The first image that crossed my mind was Melanie Griffith in Working Girl, followed quickly by Joan Collins in Dynasty (see above). Eighties throwbacks have been popping up regularly in the last few years (see scrunchies, velvet leggings) but I figured in this case it’s definitely best to leave eighties inspiration out of the equation.
I do not own a suit or really anything particularly smart, as the offices I have worked in so far haven’t had strict rules on work attire. I have one token blazer in my wardrobe which I can rely on to smarten up any outfit. I like wearing it with jeans, or a simple tee for work. I struggled to find a blazer as, being fairly petite, many of the more traditional cuts and styles make me look like I’m wearing an over-sized school uniform.

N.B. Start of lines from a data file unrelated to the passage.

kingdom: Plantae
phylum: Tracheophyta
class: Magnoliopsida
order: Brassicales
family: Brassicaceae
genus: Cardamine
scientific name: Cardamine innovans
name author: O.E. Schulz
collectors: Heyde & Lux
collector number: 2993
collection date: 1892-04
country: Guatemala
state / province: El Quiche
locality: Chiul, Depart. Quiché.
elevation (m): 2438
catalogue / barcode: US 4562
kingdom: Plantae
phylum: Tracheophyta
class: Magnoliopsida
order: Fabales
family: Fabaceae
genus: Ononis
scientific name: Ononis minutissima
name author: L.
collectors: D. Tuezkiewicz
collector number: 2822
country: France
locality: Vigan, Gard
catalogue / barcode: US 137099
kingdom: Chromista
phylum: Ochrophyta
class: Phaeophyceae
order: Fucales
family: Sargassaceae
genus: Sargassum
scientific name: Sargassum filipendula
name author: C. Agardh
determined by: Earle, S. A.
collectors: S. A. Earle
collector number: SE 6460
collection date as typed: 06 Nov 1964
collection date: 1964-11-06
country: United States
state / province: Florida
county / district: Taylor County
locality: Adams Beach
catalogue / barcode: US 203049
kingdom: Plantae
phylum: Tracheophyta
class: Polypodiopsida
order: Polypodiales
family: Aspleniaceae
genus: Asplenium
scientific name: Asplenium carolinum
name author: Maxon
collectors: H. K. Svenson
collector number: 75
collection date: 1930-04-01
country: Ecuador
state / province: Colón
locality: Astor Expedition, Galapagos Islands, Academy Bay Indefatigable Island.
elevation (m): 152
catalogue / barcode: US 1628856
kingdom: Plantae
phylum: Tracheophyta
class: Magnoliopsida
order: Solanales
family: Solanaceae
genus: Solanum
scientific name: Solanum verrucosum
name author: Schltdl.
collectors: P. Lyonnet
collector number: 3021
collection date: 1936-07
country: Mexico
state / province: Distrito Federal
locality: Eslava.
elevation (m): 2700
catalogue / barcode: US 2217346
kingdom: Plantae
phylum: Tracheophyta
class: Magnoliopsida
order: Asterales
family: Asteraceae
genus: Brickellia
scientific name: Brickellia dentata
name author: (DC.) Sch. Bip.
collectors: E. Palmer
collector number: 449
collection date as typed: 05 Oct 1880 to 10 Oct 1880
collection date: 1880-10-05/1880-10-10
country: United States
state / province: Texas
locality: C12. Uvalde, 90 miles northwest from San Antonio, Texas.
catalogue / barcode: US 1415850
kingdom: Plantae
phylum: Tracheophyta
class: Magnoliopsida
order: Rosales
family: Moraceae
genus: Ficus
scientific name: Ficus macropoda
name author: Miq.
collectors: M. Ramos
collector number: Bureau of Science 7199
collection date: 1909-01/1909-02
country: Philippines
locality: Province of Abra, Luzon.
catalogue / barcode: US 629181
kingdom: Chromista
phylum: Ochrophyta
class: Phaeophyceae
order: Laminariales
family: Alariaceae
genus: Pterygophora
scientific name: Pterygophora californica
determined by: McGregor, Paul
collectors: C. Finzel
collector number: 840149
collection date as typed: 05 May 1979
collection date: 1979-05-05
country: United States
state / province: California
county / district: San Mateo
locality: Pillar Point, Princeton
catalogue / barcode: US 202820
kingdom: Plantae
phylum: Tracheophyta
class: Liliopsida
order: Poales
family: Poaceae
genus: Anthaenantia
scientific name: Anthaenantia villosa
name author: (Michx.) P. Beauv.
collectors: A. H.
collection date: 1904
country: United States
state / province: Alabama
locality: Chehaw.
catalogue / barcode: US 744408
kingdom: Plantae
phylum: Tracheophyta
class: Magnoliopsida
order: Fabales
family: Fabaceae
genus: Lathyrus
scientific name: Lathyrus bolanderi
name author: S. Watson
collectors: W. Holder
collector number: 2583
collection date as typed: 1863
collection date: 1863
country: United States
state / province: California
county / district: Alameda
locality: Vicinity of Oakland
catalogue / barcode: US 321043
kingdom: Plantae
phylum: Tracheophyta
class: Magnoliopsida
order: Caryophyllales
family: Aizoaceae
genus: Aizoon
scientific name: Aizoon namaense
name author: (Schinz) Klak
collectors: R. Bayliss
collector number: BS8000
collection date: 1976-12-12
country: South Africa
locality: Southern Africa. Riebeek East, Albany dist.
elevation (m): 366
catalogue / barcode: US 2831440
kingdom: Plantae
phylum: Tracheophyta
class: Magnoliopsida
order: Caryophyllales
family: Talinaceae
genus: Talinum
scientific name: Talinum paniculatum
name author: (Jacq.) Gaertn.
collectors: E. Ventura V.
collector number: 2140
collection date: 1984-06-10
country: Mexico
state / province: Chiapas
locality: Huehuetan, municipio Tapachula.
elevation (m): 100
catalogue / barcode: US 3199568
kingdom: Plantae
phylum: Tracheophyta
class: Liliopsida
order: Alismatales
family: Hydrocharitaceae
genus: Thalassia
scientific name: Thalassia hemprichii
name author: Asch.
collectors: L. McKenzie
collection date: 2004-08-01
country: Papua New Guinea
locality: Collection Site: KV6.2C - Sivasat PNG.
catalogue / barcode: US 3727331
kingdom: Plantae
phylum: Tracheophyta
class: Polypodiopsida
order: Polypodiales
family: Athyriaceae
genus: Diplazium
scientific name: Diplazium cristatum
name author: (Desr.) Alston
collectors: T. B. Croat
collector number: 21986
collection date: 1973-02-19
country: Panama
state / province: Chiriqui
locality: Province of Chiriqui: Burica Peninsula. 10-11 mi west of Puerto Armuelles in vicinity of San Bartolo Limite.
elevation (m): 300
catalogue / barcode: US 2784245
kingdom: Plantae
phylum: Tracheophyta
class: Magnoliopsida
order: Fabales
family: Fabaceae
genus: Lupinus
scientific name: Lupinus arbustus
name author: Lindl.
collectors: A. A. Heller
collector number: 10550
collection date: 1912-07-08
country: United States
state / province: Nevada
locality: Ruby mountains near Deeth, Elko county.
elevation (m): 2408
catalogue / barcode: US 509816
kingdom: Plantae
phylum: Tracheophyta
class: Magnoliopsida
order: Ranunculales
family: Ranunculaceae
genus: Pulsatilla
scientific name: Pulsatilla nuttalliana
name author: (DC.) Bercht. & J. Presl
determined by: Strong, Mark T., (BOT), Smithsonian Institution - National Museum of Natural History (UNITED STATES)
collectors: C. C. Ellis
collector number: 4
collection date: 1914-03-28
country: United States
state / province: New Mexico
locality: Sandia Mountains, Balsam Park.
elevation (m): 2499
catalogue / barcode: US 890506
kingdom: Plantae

I decided, after much debating, to forget the trouser suit and go for my trusty black blazer and a black pencil skirt. I splashed out on the shirt and went for one from Urban Outfitters. The buttoned-up style and Peter Pan collar kept the outfit from looking too plain and I’ll definitely be able to get some more wear out of it with jeans and flats. I wore with simple black courts for the interview, but in summer you could also with some elegant strappy sandals.
My suit experience and research has made me realize that we’ve come a long way since Joan and Melanie. A suit still says you mean business but it can also be feminine and sexy, and it doesn’t have to be black. Zara’s bright blazers and printed trousers are dreamy, beautifully made and fun to wear. Perhaps now, as I have said job, (yippee!), I’ll treat myself.